#### Records for the task

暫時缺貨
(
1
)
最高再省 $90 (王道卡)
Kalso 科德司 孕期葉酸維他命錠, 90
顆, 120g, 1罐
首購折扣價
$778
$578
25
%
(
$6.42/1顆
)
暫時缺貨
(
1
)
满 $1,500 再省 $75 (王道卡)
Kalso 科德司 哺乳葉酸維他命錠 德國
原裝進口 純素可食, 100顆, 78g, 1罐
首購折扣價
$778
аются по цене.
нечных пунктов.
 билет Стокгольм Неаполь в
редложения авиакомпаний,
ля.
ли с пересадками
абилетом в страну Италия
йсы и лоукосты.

########
#### Records for the task

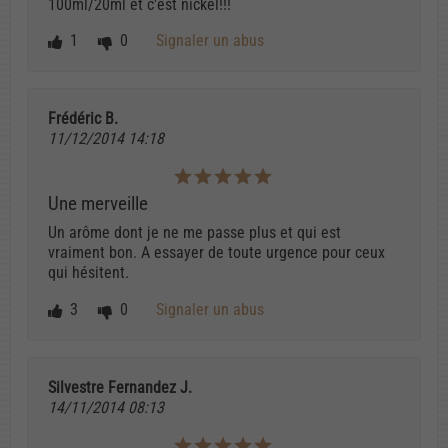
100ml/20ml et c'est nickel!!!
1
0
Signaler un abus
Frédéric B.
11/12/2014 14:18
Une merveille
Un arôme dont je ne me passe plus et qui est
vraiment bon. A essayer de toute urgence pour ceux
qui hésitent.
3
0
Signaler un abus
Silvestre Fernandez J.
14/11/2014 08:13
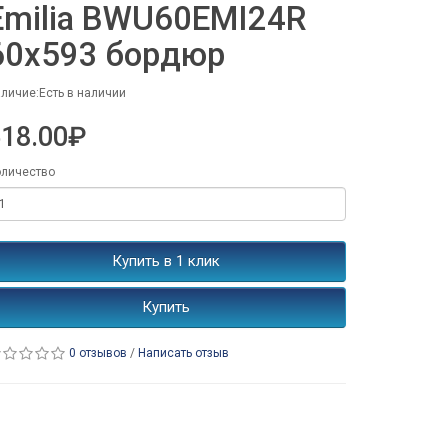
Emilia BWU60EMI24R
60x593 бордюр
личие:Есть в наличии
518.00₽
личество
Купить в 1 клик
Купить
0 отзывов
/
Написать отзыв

########
#### Records for the task

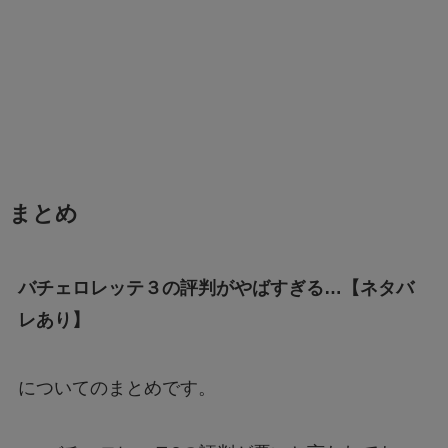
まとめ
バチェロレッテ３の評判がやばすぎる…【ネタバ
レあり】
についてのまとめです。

########

Update the stretch of the records from the line containing "100ml/20ml et c'est nickel!!!" through the line containing "14/11/2014 08:13" by replacing "Une merveille" with "Un délice", leaving everything else unchanged. Output only those lines.

**Your response:**
100ml/20ml et c'est nickel!!!
1
0
Signaler un abus
Frédéric B.
11/12/2014 14:18
Un délice
Un arôme dont je ne me passe plus et qui est
vraiment bon. A essayer de toute urgence pour ceux
qui hésitent.
3
0
Signaler un abus
Silvestre Fernandez J.
14/11/2014 08:13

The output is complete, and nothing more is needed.